Vaktiyle Kudüs İslam dünyasının hakimiyeti altındayken Müslümanların sergilediği hoşgörüyü maalesef bu günkü Müttefik olarak bildiklerimiz sergileyememektedirler. Bu gün Kudüs bir oldu-bitti karşısındadır. Bütün İslam dünyasına Radikal İslami teröristlerin yarattığı pencereden bakılmaktadır.  Bu da yanlışı beraberinde getirmektedir. Türkiye bu oldu-bitti ye karşı İslam teşkilatı birliğini İstanbul’da toplantıya çağırmaktadır. Laik ve Demokrat yapısıyla Türkiye, Ortadoğu ülkelerinden ayrışmakta idi. Ağabey olarak saygınlık kazanmıştı. Ancak bu gün bu yapı giderek bozulduğundan diğer Ortadoğu ülkelerinden pek farkı kalmamıştır.

Daha düne kadar ağırlığını hissettiren Türkiye’ye karşı Batı-ABD gibi ülkelerin yanı sıra İslam ülkeleri de tavır koymaya, umursamamaya başlamışlardır. İslam Teşkilatı toplantısı sonrasında da ortak tavır alınabileceği şüphelidir. Ankara Hükümet bu haklı çıkışını Popülist iç politikalara alet etmeden sürdürmelidir. Diplomatik yollarla çözüm aranmalıdır. BM Güvenlik Konseyini harekete geçirmek diplomaside yol almak hedef olmalıdır. Esip gürleyerek, bağırarak çağırarak Diplomaside ilerleme kaydedilemez. Zaten Batıdan da AB’den de kopma noktasına kadar gelen Türkiye’yi daha da yalnızlaştırır.
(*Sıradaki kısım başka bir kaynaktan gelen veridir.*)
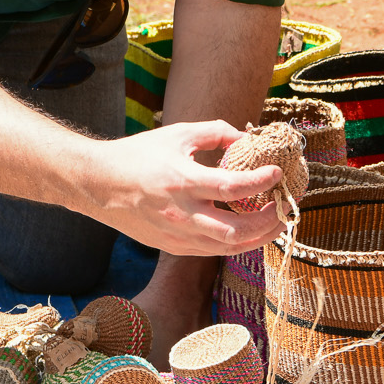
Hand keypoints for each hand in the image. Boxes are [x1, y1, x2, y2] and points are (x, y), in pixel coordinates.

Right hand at [68, 120, 284, 256]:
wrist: (97, 184)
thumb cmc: (138, 155)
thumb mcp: (177, 134)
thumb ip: (215, 132)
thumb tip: (247, 138)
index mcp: (182, 181)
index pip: (233, 187)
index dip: (262, 181)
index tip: (278, 172)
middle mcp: (181, 213)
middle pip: (237, 231)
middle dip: (269, 222)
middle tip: (285, 207)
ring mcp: (176, 235)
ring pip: (228, 248)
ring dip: (257, 237)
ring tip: (274, 222)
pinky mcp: (172, 247)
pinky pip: (212, 250)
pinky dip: (235, 242)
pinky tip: (247, 229)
ABD’nin aldığı bu karar elbette ki kabul görmeyecektir. Her şeyden önce BM kararları söz konusudur. Papa FRANÇESKO Hıristiyanlar adına tepkilidir. ABD Hükümetini oluşturan Bakanların bazıları muhalefet etmektedir. Bazı devletler de tepkilerini dile getirmişlerdir. Yanlış hesap Bağdat’tan dönecektir. Konuyu Diplomatik girişimlerle, hatta yıllarını bu işlerde harcamış eski Diplomatlarımızı da devreye sokarak onların kazanımlarından yararlanılarak yol alınmalıdır.

Bağırarak-çağırarak sorunları çözmeye kalkmak, acılı arabesk müzik eşliğinde acılı çiğköfte yemeye benzer. Yerken de çıkarırken de adamı ağlatır. Daha dün Suriye’den göç edenlerin oluşturduğu acıyı Türk halkı yaşamıştır. Bölgede oluşacak bir çatışma da Filistinlilerin göç edebileceği ilk uğrak yeri Türkiye olacaktır. Geçmişte yaşadığımız olumsuzlukların tekrarlanmamasını diliyoruz. Filistinli kardeşlerimizin bu acıyı yaşamamaları için tüm Diplomatik yollar zorlanmalıdır.